The truth is that Brain Epstein was keeping his head down that day. The Beatles’ manager was well aware that the boys would kick up a fuss when they saw the incredible security set up at Wimbeldon.
As a rule Eppy was known to be absolutely hopeless at delegating, unless it suited his particular purpose. But he’d said to me, “Tony, this is your baby.” In the case of Wimbledon, he made it clear that I was responsible, it was my pigeon, I carried the can. “You talk them into it, Tony! It was your idea in the first place, so deal with it.”
In a way, it was indeed all my fault that the Beatles were appearing at Wimbledon that December Sunday a couple of weeks before Christmas in 1963, to face an audience of their fan club members. The whole affair was an elaborate and carefully planned public relations job to regain some sort of goodwill with members of the fan club, who had been joining up in such enormous numbers throughout the year that many had finished up having a raw deal, waiting far too long for their membership kits to come through and not getting replies to their letters.
The Fan Club Get Together at Wimbledon was part of a package of desperate measures. I devised in a last ditch attempt to improve the relationship between the group and their 80,000 paid up card carrying UK fans. The other main way we won back the faith of those who had been disgruntled with the Club’s standard of service that year was to dish out free copies of the first specially produced Fan Club Christmas Record.
At first, Eppy had been against both the Christmas Record (“too expensive”) and the Get Together (they don’t have any free dates). To satisfy their fans all over the UK, we needed at least one function in the North and another in the South and it was true that there were no open dates apart from the occasional free day during the autumn tour. “They’ve been on the road most of the year,” argued Epstein. “I’m not asking them to fill up free dates.”
In the end, we doubled up a Northern Area Fan Club Convention with an already scheduled Liverpool show on December 7.
In the event it proved relatively easy for the boys to slip across the road between the city’s Odeon cinema and Empire theatre. In the afternoon on the stage at the Empire, they did an appearance as “Juke Box Jury” panel guests for BBC Television, plus a special concert performance for fans, also televised by the Beeb and shown under the title, “It’s the Beatles.” Then they followed up the pair of throws at the Odeon in the evening as part of their nationwide tour.
Eppy saw no chance of slotting in a London fan shindig until I drew his attention to the one-off Wimbledon Palais gig he’d fixed back in the summer for December 14.
The Wimbledon one-nighter was a special deal done with the Rabins, Oscar and Ivor, who had run the nationally famous South London ballroom for most of their lives and had their own dance band and talent agency.
The Rabins jumped at the chance of letting us invite fan club members to meet the Beatles in person because they knew there was immense media interest in the group and they’d get a lot of publicity out of the situation. At first they wanted to negotiate a new deal for the day, suggesting they’d halve their usual ballroom hire charge for the convention. Eppy said they’d need to scrap the charge altogether let alone halve it, and they were lucky to be getting 50% of the door money from the evening’s show in the circumstances. The Rabin boys agreed but complained it would cost them such a fortune in special security precautions that they’d be unlikely to make any profit on the day.
“That’s their affair,” replied Epstein coldly, and left me to get on with the arrangements from the convention.
My main problem was to find a way of letting the Beatles make personal contact with as many members as possible before the stage show. By good fortune, the venue had a long bar that was ideal for this purpose.

→ **PROBLEM A**
According to the Beatles fan club account, on what date was the Northern Area Fan Club Convention held together with the Liverpool show?
→ **PROBLEM B**
Resume the Beatles fan club account after its last sentence.
The entries that follow have no connection to the Beatles fan club account.

→ **AVAILABLE DATA**

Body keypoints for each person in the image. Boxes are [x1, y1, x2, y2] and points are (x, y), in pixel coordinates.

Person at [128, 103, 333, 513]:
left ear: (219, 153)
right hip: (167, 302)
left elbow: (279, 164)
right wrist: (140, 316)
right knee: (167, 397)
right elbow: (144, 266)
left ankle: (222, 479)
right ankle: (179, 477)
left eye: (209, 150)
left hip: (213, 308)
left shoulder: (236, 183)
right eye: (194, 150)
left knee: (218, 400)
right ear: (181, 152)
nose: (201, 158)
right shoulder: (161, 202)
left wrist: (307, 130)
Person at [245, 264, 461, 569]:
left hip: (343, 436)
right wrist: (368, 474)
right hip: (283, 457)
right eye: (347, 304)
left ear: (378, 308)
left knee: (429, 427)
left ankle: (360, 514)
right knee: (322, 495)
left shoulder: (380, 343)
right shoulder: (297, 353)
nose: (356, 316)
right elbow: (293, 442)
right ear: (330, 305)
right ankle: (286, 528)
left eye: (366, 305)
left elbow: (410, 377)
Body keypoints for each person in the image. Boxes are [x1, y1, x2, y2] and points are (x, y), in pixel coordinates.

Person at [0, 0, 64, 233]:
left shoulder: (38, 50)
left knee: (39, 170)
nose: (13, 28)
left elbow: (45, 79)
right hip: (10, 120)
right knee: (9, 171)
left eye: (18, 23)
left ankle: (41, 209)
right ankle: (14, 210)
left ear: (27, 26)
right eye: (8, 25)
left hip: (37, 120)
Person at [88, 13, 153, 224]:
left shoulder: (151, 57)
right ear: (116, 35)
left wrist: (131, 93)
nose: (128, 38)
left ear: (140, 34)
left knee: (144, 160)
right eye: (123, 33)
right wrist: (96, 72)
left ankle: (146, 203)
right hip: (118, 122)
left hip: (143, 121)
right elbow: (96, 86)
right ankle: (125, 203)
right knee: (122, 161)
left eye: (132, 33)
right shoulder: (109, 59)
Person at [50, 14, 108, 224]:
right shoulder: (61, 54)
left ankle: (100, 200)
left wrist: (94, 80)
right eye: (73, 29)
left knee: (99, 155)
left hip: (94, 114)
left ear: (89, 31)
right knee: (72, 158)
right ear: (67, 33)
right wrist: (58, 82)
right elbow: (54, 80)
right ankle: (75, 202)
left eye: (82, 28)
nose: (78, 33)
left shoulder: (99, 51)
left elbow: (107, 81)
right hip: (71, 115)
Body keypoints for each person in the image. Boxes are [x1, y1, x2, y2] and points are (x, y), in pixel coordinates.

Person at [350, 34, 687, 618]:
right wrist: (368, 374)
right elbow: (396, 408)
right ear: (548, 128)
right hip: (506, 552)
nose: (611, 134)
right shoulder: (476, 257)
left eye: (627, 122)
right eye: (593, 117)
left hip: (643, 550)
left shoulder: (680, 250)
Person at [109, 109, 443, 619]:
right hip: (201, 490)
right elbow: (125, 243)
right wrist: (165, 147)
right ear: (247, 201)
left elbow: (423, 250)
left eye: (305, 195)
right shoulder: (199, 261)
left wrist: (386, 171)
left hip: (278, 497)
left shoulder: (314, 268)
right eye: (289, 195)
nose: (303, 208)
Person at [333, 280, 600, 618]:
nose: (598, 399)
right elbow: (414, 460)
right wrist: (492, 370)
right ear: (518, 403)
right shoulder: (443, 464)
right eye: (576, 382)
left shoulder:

→ **EXERCISE ANSWER A**
December 7.

→ **EXERCISE ANSWER B**
We agreed that the four boys would line up behind the counter, greeting fans one by one, signing autographs and shaking hands, an awesome task when we realized that something like 3,000 fans would be attending.
When I put the plan to the group, they were 100% cooperative. I didn’t reveal how many people they’d have to meet because nobody could estimate the total with any accuracy in advance. The day was fixed up at such short notice that it was simply a matter of announcing the details and waiting to see who turned up.
On the day of the convention, I was surprised as anyone to see the cage the Rabins had put up around the stage. After discussing the situation with John and the others, I met the venue management and pleaded that the top half of the structure should be torn down. But the Rabins remained adamant that they could not promise the group would be safe in the middle of several thousand fans without such a high defensive structure for protection. When they added that all they’d booked in the way of security guards was a small bunch of local commissionaires, mostly men aged between sixty and seventy, I couldn’t argue any further over the cage. (Sara’s note: I am not sure how completely true this is. A few years ago I was contacted by the widow of one of the security guards. She said that he husband had always talked about the show, but she had never seen a photo of him there until she saw the one I posted on this blog. He looked like a young (30’s maybe?) man. And if he had just recently passed away, then it couldn’t have been in his 70’s in 1963).
The ridiculous cage in itself would have been enough to make the Beatles refuse to perform in other circumstances. But, as Paul pointed out persuasively, “This is no ordinary show and it’s certainly no ordinary audience. These are our own closest fans, they’re traveling to Wimbledon from all over the South of England and the Midlands, some will be from hundreds of miles away. What we ought to do is go ahead with the show but apologise to the crowd for the cage and make it clear it wasn’t our idea.”
“The biggest danger, as I see it, “said George seriously, “is that if there’s a big crowd, everyone will push forward and there’s a risk of some kids getting crushed at the front. It’s not just our own personal and physical safety that’s involved; a lot of fans might get hurt.”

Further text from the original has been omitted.